■ **THE PROBLEM**
Would you copy the line that includes "text [148, 167, 1092, 257]" and every line that follows it, down to the last line of the listing below, exactly as they stand?

■ **DATA FOR THIS TASK**
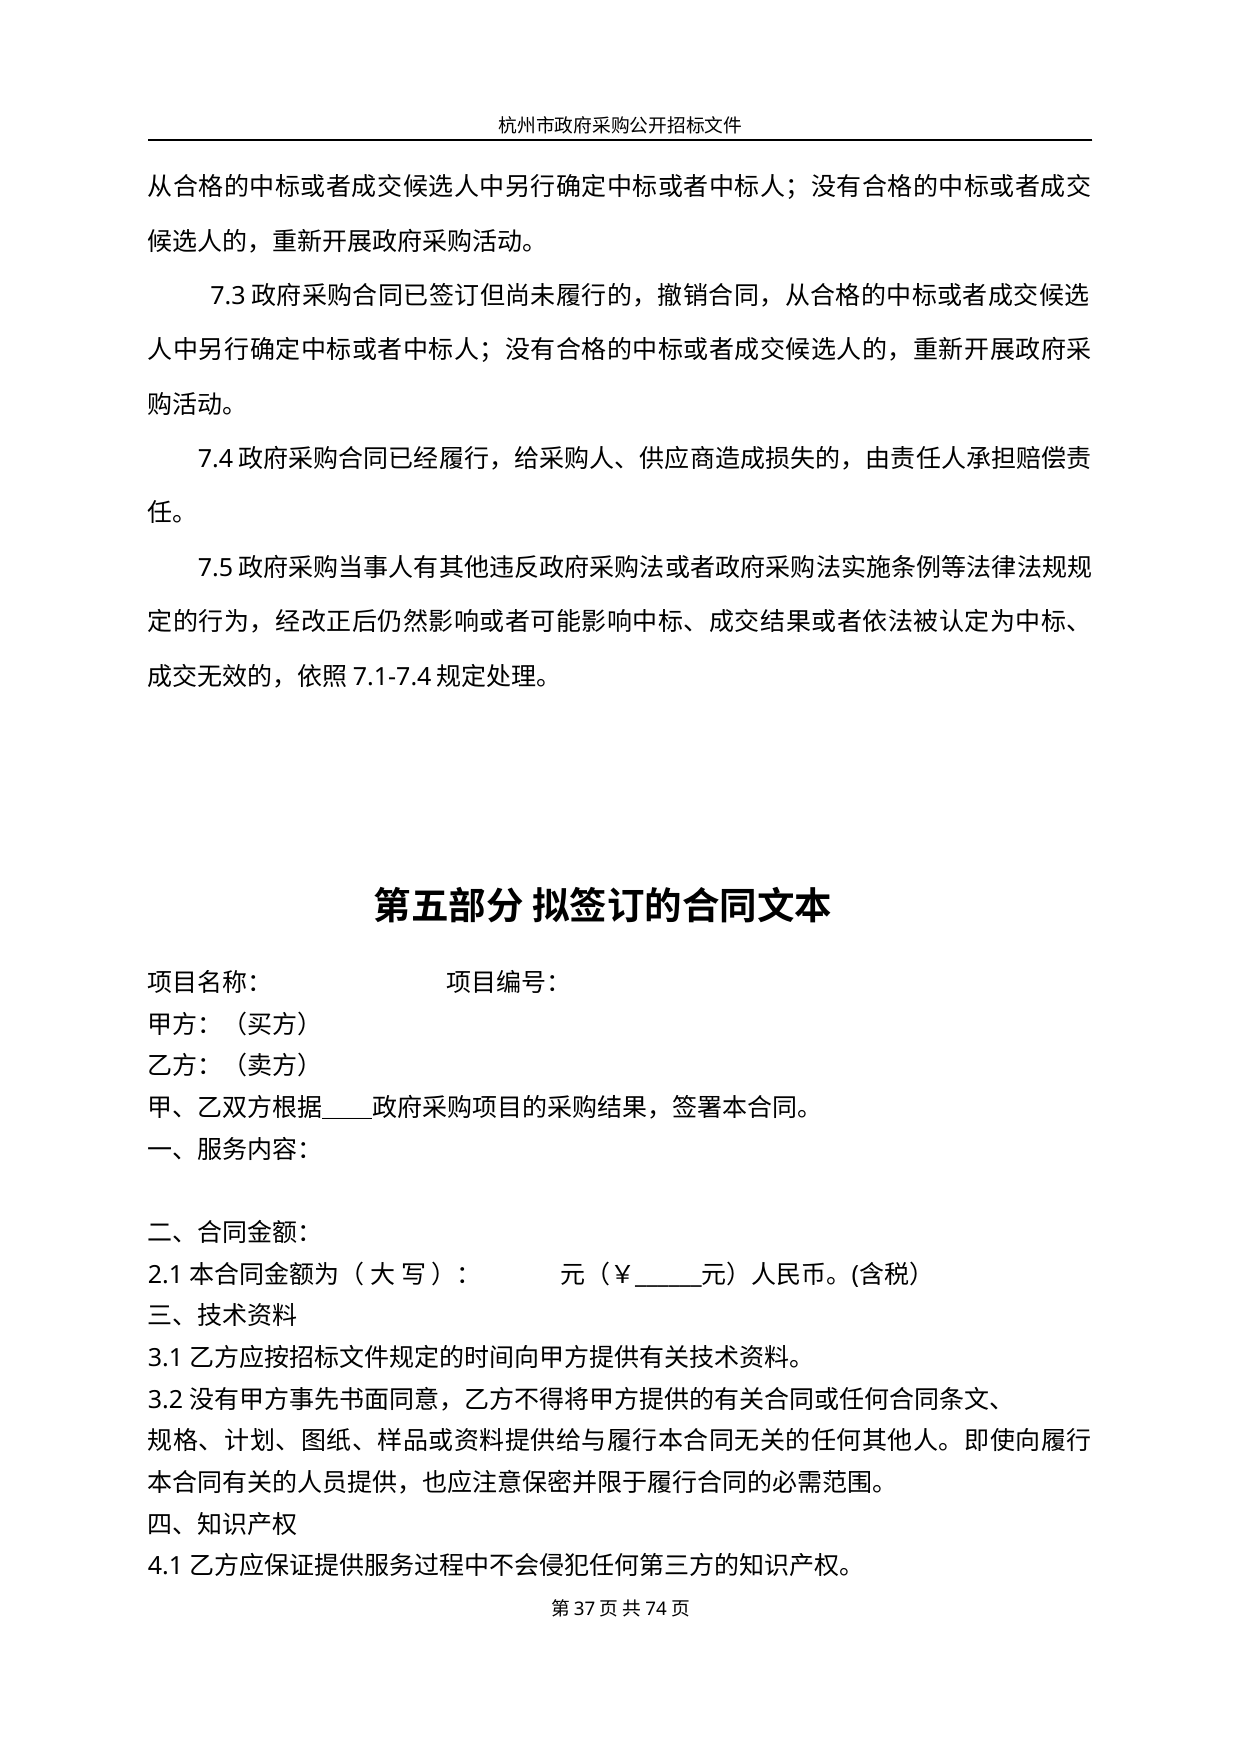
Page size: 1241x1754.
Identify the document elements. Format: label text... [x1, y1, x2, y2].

text 7.3政府采购合同已签订但尚未履行的，撤销合同，从合格的中标或者成交候选人中另行确定中标或者中标人；没有合格的中标或者成交候选人的，重新开展政府采购活动。 [148, 275, 1092, 420]
text 甲、乙双方根据＿＿政府采购项目的采购结果，签署本合同。 [148, 1082, 1092, 1124]
text 7.4政府采购合同已经履行，给采购人、供应商造成损失的，由责任人承担赔偿责任。 [148, 438, 1092, 529]
text 甲方：（买方） [148, 999, 1092, 1040]
text 规格、计划、图纸、样品或资料提供给与履行本合同无关的任何其他人。即使向履行本合同有关的人员提供，也应注意保密并限于履行合同的必需范围。 [148, 1415, 1092, 1499]
text 7.5政府采购当事人有其他违反政府采购法或者政府采购法实施条例等法律法规规定的行为，经改正后仍然影响或者可能影响中标、成交结果或者依法被认定为中标、成交无效的，依照7.1-7.4规定处理。 [148, 547, 1092, 692]
text 3.2 没有甲方事先书面同意，乙方不得将甲方提供的有关合同或任何合同条文、 [148, 1374, 1092, 1415]
text 3.1 乙方应按招标文件规定的时间向甲方提供有关技术资料。 [148, 1332, 1092, 1374]
text 三、技术资料 [148, 1290, 1092, 1332]
text 一、服务内容： [148, 1124, 1092, 1165]
text 第五部分 拟签订的合同文本 [223, 876, 1092, 930]
text 二、合同金额： [148, 1207, 1092, 1249]
text 项目名称： 项目编号： [148, 957, 1092, 999]
text 4.1 乙方应保证提供服务过程中不会侵犯任何第三方的知识产权。 [148, 1540, 1092, 1582]
text 四、知识产权 [148, 1499, 1092, 1540]
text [148, 167, 1092, 257]
text 2.1 本合同金额为（ 大 写 ）： 元（￥______元）人民币。(含税） [148, 1249, 1092, 1290]
text 乙方：（卖方） [148, 1040, 1092, 1082]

■ **PROBLEM SOLUTION**
text [148, 167, 1092, 257]
text 2.1 本合同金额为（ 大 写 ）： 元（￥______元）人民币。(含税） [148, 1249, 1092, 1290]
text 乙方：（卖方） [148, 1040, 1092, 1082]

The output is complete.